From the data below, retype exactly the lines starting with the one that contains "Todas as Matérias" and ending with the one that contains "персональных данных в", both included.

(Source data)
========

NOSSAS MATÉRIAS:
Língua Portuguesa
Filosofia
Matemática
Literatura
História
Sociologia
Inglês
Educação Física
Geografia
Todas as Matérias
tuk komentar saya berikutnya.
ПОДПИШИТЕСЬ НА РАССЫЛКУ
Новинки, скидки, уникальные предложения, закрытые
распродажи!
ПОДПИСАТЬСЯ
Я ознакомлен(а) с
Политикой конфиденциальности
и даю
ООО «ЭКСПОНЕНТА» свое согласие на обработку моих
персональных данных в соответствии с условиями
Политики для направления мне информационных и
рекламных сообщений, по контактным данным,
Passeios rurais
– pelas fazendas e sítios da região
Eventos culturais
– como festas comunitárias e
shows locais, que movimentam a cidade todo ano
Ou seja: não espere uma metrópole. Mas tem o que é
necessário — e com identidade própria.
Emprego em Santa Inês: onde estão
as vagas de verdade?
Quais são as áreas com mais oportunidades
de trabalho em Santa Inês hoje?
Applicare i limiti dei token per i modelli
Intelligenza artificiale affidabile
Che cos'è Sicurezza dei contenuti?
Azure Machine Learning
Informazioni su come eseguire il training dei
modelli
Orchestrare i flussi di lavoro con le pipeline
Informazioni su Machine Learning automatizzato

========

**Answer for the task**
Todas as Matérias
tuk komentar saya berikutnya.
ПОДПИШИТЕСЬ НА РАССЫЛКУ
Новинки, скидки, уникальные предложения, закрытые
распродажи!
ПОДПИСАТЬСЯ
Я ознакомлен(а) с
Политикой конфиденциальности
и даю
ООО «ЭКСПОНЕНТА» свое согласие на обработку моих
персональных данных в соответствии с условиями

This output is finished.